Significant Takeaways

The concept of PPT has changed the way income from tax friendly jurisdictions is taxed, by shifting from relying solely on TRC to scrutinising the underlying purpose of investment structures. Effectively, even though foreign investors can rely on TRCs to avail DTAA benefits, they would still be required to factually demonstrate genuine commercial substance to avoid invocation of PPT. This involves creating proper commercial rationale and robust documentation, such as financial records and proof of operational expenses, reasons to move out of home jurisdiction, having control over investible funds and returns thereon to establish beneficial ownership, etc. If the entity invests in multiple jurisdictions, it strengthens the factual matrix.

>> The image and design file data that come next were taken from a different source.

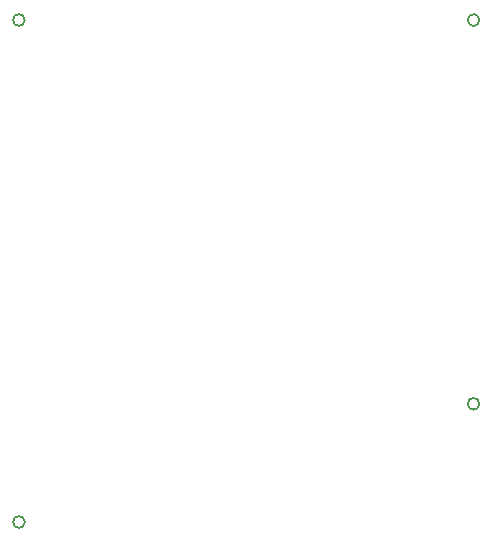
<source format=gbr>
%TF.GenerationSoftware,KiCad,Pcbnew,7.0.1*%
%TF.CreationDate,2023-04-27T15:41:12+07:00*%
%TF.ProjectId,BMP,424d502e-6b69-4636-9164-5f7063625858,rev?*%
%TF.SameCoordinates,Original*%
%TF.FileFunction,Other,User*%
%FSLAX46Y46*%
G04 Gerber Fmt 4.6, Leading zero omitted, Abs format (unit mm)*
G04 Created by KiCad (PCBNEW 7.0.1) date 2023-04-27 15:41:12*
%MOMM*%
%LPD*%
G01*
G04 APERTURE LIST*
%ADD10C,0.200000*%
G04 APERTURE END LIST*
D10*
X68037500Y-46187500D02*
G75*
G03*
X68037500Y-46187500I-500000J0D01*
G01*
X68037500Y-78687500D02*
G75*
G03*
X68037500Y-78687500I-500000J0D01*
G01*
X29537500Y-88687500D02*
G75*
G03*
X29537500Y-88687500I-500000J0D01*
G01*
X29537500Y-46187500D02*
G75*
G03*
X29537500Y-46187500I-500000J0D01*
G01*
M02*

</source>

The SC Lowy case and the subsequent CBDT Circular require the Indian tax authorities to conduct fact-based, context-specific assessments when invoking PPT provisions. This approach gives foreign investors a clearer framework for navigating India’s tax regime and securing DTAA benefits. While these developments may have raised the compliance bar, providing significant clarity and requiring businesses to proactively substantiate their operational substance and investment motives allows businesses to begin their preparations immediately, marking a significant step forward.

It is also pertinent to note that 86% of the total investments made by SC Lowy were outside India and it may not be possible for every investor to emulate such a feat in the coming days. It will be interesting to see how the judiciary interprets these situations. Till such time, one will have to find one’s way in these troubled waters!


[1] S.C. Lowy P.I. (Lux) S.A.R.L. v. ACIT, [TS-972-ITAT-2024(DEL)]

[2] Guidance for Application of the Principal Purpose Test (PPT) under India’s Double Taxation Avoidance Agreements, Circular No. 1/2025 (January 21, 2025).